Just as the debate is still raging about how harmful or benign our current levels of screen-time, there will certainly be a debate over how much VR is “safe”. This debate will certainly be relevant and important for anyone – adults and children – both in and out of schools. However, I will leave those musings for another post. Certainly there are both utopian and dystopian futures that can be painted as both AI and VR become ever more entwined with our daily lives, and the reality will fall somewhere along the spectrum in between.
In-person experiences still play an important role.

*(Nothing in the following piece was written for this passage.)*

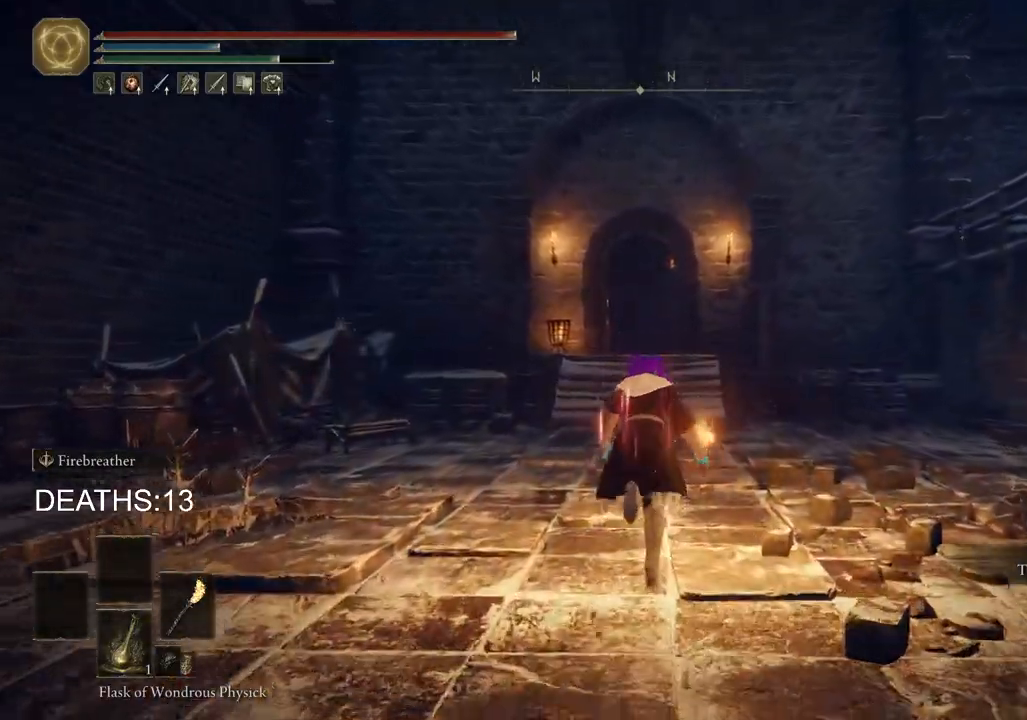
{"dt_ms": 500, "buttons": ["CIRCLE"], "left_stick": "up", "right_stick": "center", "events": []}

I would like to end this post by highlighting that even though I believe AI and VR will become integral parts of the field of education at all levels (pre-K through graduate/professional schooling), I also do not believe that the future of education consists of people learning solely from machines. Teachers will still play the most important role in the classrooms of the future, no matter how good our AI gets, or how immersive the VR experiences available. Because humans still learn best from humans, and it is important to note that the AI and VR will only help the human teacher connect more effectively with their human students. I do not envision a world filled with online only education, or schools filled with children learning from machine algorithms. These tools have the potential to help us teachers do our job better, more efficiently, and more effectively – but it is a long way to go before teachers have to worry about automation.
I’ll leave you with this quote from Dr. Winnie Tang, honorary professor in the Department of Computer Science at the University of Hong Kong, who argues compellingly in this article that teachers will not be replaced by AI: “Innovation, communication skills and good emotional quotients are unique to humans. Let’s develop them together.”